The reasons for ending the taxpayer boondoggle are plentiful: supporting data that relies on flawed science; estimated costs of nearly $100 billion; and the egregious error of burying waste that could, with American innovation, be less dangerous and even be turned into energy.
The Department of Energy's plan to store deadly nuclear waste at Yucca ignores even the most glaring facts, such as the major earthquake fault lines running across the storage site. Many Americans are unaware that DOE concedes that water will flow through the dump, eventually carrying radiation into Nevada's groundwater.
Yucca Mountain, simply put, is bad policy that is wrong for America.
America still needs a scientifically sound and responsible policy to deal with nuclear waste. More taxpayer money dumped into the Yucca Mountain project is more money wasted that could have been invested in securing waste on nuclear plant sites in dry casks, while researching new technologies such as reprocessing. There are solutions.
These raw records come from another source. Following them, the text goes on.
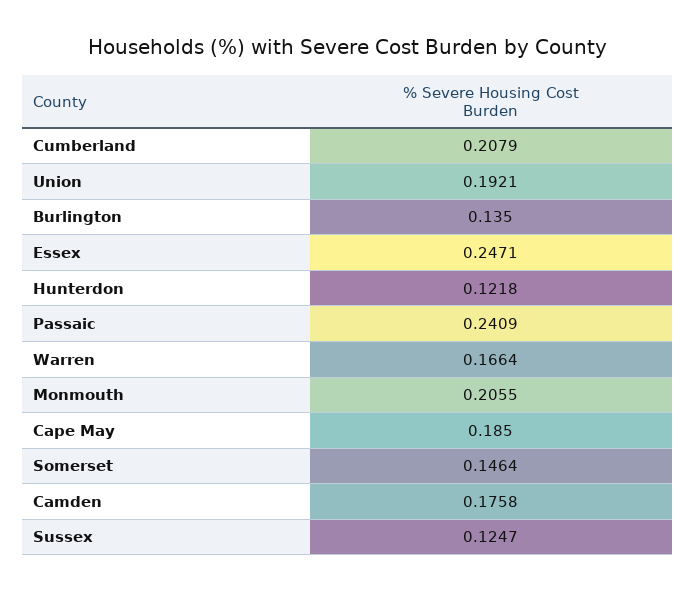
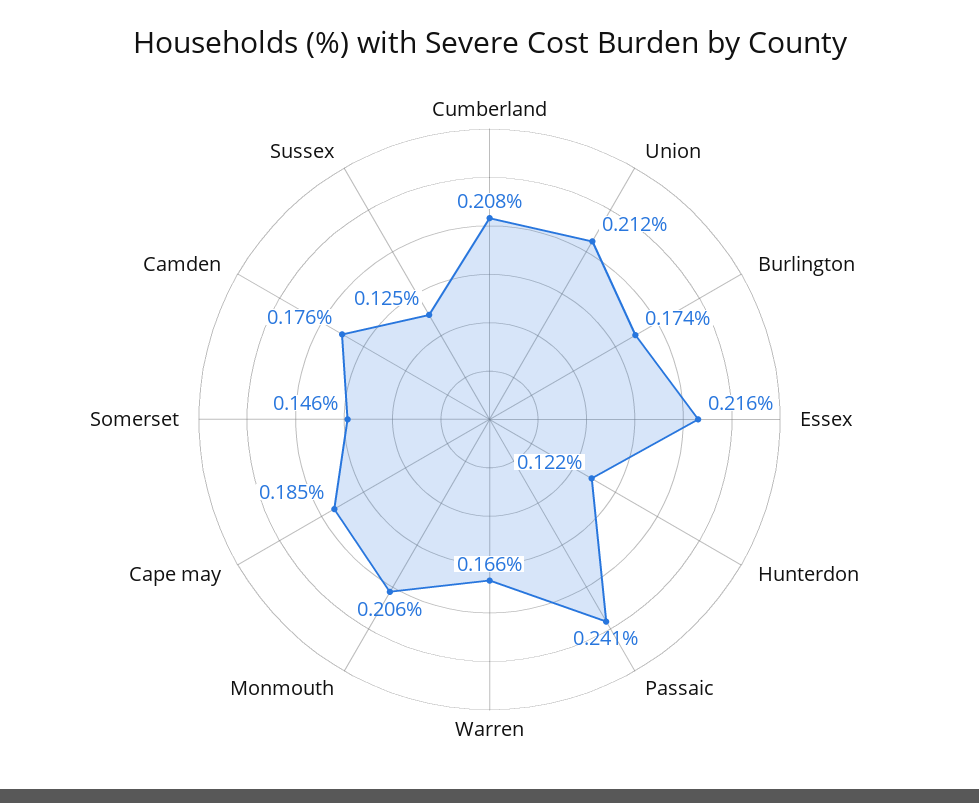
  {
    "Cumberland": 0.2079,
-   "Union": 0.1921,
+   "Union": 0.212,
-   "Burlington": 0.135,
+   "Burlington": 0.174,
-   "Essex": 0.2471,
+   "Essex": 0.216,
    "Hunterdon": 0.1218,
    "Passaic": 0.2409,
    "Warren": 0.1664,
    "Monmouth": 0.2055,
    "Cape May": 0.185,
    "Somerset": 0.1464,
    "Camden": 0.1758,
    "Sussex": 0.1247
  }

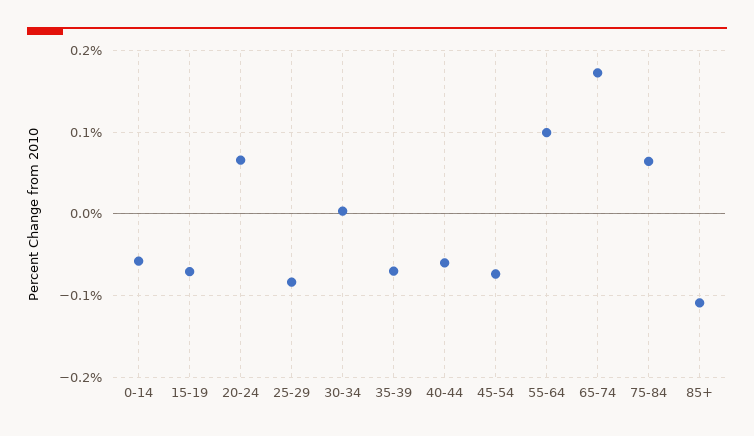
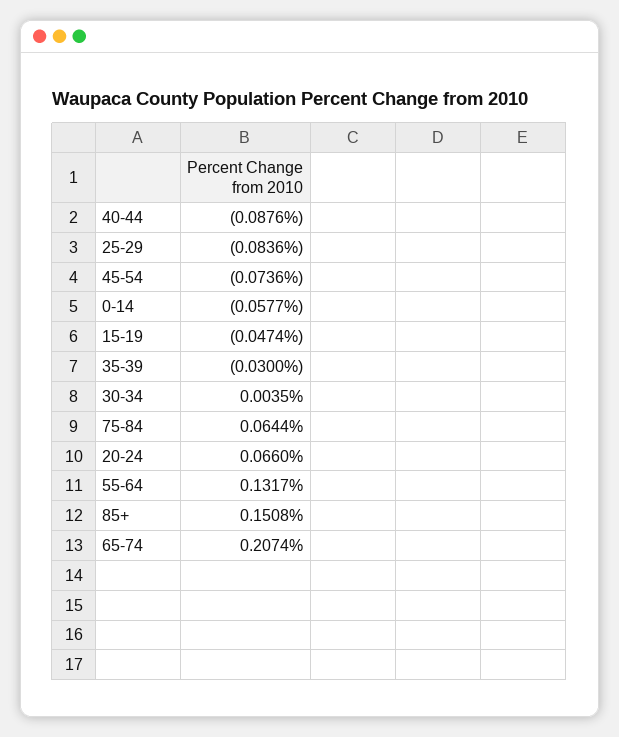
  {
    "0-14": -0.0577,
-   "15-19": -0.07,
+   "15-19": -0.0474,
    "20-24": 0.066,
    "25-29": -0.0836,
    "30-34": 0.0035,
-   "35-39": -0.07,
+   "35-39": -0.03,
-   "40-44": -0.06,
+   "40-44": -0.0876,
    "45-54": -0.0736,
-   "55-64": 0.1,
+   "55-64": 0.1317,
-   "65-74": 0.17,
+   "65-74": 0.2074,
    "75-84": 0.0644,
-   "85+": -0.11
+   "85+": 0.1508
  }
That is why we are working together and with our colleagues on bipartisan legislation to form a commission exploring alternative approaches. The Obama administration and the nuclear energy industry have expressed support for reviewing our nation's approach to nuclear waste so we will no longer be stuck with the current failed policy.
Forming such a commission would be only a first step away from Yucca Mountain. It's an important and necessary step, though. The effort will require input not only from our nation's foremost authorities on nuclear energy and nuclear waste, but also from policymakers, environmental experts and public health and safety advocates.
The time is now to put Yucca Mountain to rest and work together to deal with nuclear waste concerns while also protecting the health, safety and security of all Americans. We look forward to working with President Obama and all stakeholders in resolving our country's nuclear waste issues.